Indie Game saw a digital release on the web, iTunes, and Steam on June 12th, and the film's original end credits contained a note saying that Fez creator Phil Fish's ex-business partner "asked not to participate in this film." Yesterday, June 14th, the film's Steam application received an update that delivered a revised credits sequence, which now says that the ex-partner "was not asked to participate in this movie." It's a subtle but important distinction. (We verified the change by capturing the following stills directly from copies of the film downloaded on June 13th and June 15th, respectively.)
June 13th (original release version):
June 15th (revised version):
Fish's struggle to bring Fez to PAX East 2011 is a major story in the film, and one particular interview with Fish, conducted in a Boston hotel the day before the convention, portrays his former business partner at Fez studio Polytron in a negative light. Fish was in despair, furious that the ex-partner was apparently dragging his feet on paperwork that, if left unsigned, would have prevented Fish from showing the game at PAX.
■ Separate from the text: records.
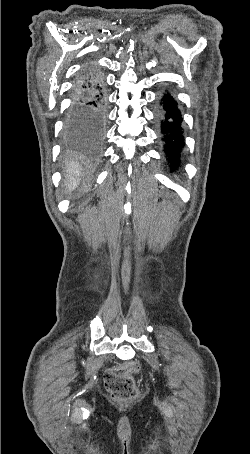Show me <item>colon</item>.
Returning <instances> with one entry per match:
<instances>
[{"instance_id":"obj_1","label":"colon","mask_w":250,"mask_h":454,"mask_svg":"<svg viewBox=\"0 0 250 454\" xmlns=\"http://www.w3.org/2000/svg\"><path fill=\"white\" fill-rule=\"evenodd\" d=\"M139 364L131 361L109 369L105 374V385L115 402H125L139 397L134 375Z\"/></svg>"}]
</instances>
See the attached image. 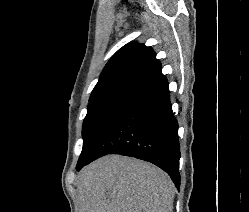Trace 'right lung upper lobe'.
Wrapping results in <instances>:
<instances>
[{
  "label": "right lung upper lobe",
  "mask_w": 249,
  "mask_h": 212,
  "mask_svg": "<svg viewBox=\"0 0 249 212\" xmlns=\"http://www.w3.org/2000/svg\"><path fill=\"white\" fill-rule=\"evenodd\" d=\"M165 82L167 79L161 72V63L153 49L131 42L117 51L106 64L90 99L115 92L140 96Z\"/></svg>",
  "instance_id": "obj_1"
}]
</instances>
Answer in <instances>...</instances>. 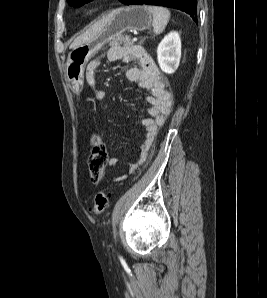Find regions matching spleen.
I'll use <instances>...</instances> for the list:
<instances>
[{"instance_id":"spleen-1","label":"spleen","mask_w":267,"mask_h":298,"mask_svg":"<svg viewBox=\"0 0 267 298\" xmlns=\"http://www.w3.org/2000/svg\"><path fill=\"white\" fill-rule=\"evenodd\" d=\"M153 15V32L158 35L161 34L170 19V11L164 7L159 6H144Z\"/></svg>"}]
</instances>
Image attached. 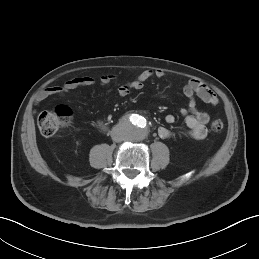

However, Indie Game doesn't give any screen time to the ex-partner's side of the story; in fact, he only appears in the film alongside Fish as a blurred-out face in a photograph, as shown above. The former partner is believed to be Jason DeGroot, a musician who contributed to Fez, Dyad, and Sound Shapes. Dyad's creator, Shawn McGrath, declined to confirm the ex-partner's identity, but told Polygon in an email that Dyad was the "other game" Fish mentions in the film as the reason for DeGroot's attendance at PAX East last year.
According to Destructoid, DeGroot had discussions with the filmmakers, James Swirsky and Lisanne Pajot, on how to address his lack of participation in the film. They eventually agreed that he would not be identified, and that the credits would contain a note saying he was not asked to participate. It's understandable, then, that he would be unhappy upon seeing the incorrectly worded note in the original version of the credits.
McGrath is a close personal friend of DeGroot's, and he felt he needed to defend him. McGrath took to Twitter two nights ago, calling the filmmakers "exploitive [sic] liars" for their sympathetic portrayal of Fish and for the error in the credits. "Its [sic] not ok to present the rambling lies of someone (Fish) as truth with no hint of another side of the story," he wrote. Aware of the potential of bad publicity for Dyad, McGrath had not planned on speaking about this issue until after his game's release, but told Polygon that "there was some bullshit in the movie that basically forced me to talk" — the error in the credits.
"there was some bullshit in the movie that basically forced me to talk"
It remains unclear whether the original wording of the note in the credits was an honest mistake or something more. Swirsky and Pajot have not responded to repeated requests for comment, but Independent Games Festival chairman Brandon Boyer, a friend of the filmmakers, said on NeoGAF that the error was unintentional. "It (the error) was brought to their attention last night, and they've been preparing a new, corrected version," he wrote.
For his part, McGrath is satisfied with the correction. "I wanted to bring attention to the lies in the movie, not start a lot of drama," he said.